Saved entries
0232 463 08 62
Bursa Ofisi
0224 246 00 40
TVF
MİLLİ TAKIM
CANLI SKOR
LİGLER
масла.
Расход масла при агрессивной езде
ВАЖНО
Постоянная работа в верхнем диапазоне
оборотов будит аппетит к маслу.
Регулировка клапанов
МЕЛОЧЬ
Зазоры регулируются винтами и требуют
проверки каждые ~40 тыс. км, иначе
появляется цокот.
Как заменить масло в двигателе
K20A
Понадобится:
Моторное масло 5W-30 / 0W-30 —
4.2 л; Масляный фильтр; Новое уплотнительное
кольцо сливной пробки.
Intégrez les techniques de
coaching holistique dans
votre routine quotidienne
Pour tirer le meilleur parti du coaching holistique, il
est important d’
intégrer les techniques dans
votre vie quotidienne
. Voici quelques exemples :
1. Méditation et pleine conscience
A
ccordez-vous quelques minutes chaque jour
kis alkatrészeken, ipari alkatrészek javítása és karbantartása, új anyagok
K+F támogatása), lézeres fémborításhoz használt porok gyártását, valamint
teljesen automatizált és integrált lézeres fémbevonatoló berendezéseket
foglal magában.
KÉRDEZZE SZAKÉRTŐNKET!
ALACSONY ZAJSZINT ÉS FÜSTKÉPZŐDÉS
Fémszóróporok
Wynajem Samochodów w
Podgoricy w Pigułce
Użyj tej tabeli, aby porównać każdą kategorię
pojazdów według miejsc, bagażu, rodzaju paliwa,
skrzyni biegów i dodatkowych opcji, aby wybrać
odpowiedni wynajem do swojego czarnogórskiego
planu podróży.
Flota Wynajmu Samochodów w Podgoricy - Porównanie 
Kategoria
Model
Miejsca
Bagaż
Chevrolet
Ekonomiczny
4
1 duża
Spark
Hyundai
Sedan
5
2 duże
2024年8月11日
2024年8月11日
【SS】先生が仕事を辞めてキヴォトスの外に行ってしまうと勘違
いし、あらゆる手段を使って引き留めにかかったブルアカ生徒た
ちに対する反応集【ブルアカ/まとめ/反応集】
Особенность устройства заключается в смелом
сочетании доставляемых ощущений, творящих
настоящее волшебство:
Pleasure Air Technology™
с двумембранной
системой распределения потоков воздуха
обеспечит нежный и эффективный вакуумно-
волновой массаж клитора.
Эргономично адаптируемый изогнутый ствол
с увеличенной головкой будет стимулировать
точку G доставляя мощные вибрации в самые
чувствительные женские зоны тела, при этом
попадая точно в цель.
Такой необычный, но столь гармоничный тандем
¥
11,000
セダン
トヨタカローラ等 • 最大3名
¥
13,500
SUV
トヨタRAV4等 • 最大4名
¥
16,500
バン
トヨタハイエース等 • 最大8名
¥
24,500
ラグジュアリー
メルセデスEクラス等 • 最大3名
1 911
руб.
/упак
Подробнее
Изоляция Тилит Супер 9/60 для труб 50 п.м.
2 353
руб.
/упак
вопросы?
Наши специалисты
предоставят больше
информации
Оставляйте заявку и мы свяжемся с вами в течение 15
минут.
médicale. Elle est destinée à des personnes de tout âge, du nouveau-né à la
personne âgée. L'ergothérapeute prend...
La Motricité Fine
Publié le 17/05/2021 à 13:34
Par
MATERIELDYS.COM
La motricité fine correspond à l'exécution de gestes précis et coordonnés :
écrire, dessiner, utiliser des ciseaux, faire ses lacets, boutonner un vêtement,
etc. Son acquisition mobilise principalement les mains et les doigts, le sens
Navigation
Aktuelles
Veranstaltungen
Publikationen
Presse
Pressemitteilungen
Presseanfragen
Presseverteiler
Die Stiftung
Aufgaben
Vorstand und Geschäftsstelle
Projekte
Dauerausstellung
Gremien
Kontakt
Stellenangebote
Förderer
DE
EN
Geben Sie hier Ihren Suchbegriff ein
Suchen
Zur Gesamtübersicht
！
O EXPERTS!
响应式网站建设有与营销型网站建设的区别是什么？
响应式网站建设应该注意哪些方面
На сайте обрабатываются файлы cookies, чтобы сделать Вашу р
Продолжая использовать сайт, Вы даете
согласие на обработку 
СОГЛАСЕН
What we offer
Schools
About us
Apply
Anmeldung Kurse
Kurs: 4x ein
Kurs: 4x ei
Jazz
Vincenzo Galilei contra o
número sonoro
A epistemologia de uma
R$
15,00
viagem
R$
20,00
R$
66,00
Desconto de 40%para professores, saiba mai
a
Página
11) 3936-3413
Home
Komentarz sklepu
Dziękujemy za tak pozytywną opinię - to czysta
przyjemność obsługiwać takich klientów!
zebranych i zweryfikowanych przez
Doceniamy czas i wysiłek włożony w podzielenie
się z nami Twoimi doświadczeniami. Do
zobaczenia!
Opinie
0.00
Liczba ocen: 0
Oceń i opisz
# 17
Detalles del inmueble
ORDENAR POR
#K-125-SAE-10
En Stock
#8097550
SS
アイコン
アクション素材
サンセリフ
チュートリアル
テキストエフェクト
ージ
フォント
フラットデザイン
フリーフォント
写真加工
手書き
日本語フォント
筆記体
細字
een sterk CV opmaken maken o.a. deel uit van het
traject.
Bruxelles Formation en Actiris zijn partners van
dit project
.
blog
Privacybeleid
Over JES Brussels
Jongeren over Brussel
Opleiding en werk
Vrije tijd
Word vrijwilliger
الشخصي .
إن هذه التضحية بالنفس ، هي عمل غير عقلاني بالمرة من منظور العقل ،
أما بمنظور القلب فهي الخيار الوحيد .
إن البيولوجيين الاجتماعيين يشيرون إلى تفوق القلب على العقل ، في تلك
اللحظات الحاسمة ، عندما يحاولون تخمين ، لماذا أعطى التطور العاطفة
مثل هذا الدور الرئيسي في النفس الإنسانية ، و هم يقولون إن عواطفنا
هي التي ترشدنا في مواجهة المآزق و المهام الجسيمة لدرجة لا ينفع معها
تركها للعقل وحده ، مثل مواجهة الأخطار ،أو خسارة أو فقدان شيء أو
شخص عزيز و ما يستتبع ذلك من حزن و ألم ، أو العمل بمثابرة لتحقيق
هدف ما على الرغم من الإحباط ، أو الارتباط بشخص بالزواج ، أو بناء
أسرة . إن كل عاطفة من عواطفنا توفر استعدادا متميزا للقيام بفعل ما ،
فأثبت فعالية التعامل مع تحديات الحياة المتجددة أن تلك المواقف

### Exercise instructions
Return word for word the lines above from the line with "się z nami Twoimi doświadczeniami. Do" to the line with "Over JES Brussels", including both and leaving out all others.

### Response
się z nami Twoimi doświadczeniami. Do
zobaczenia!
Opinie
0.00
Liczba ocen: 0
Oceń i opisz
# 17
Detalles del inmueble
ORDENAR POR
#K-125-SAE-10
En Stock
#8097550
SS
アイコン
アクション素材
サンセリフ
チュートリアル
テキストエフェクト
ージ
フォント
フラットデザイン
フリーフォント
写真加工
手書き
日本語フォント
筆記体
細字
een sterk CV opmaken maken o.a. deel uit van het
traject.
Bruxelles Formation en Actiris zijn partners van
dit project
.
blog
Privacybeleid
Over JES Brussels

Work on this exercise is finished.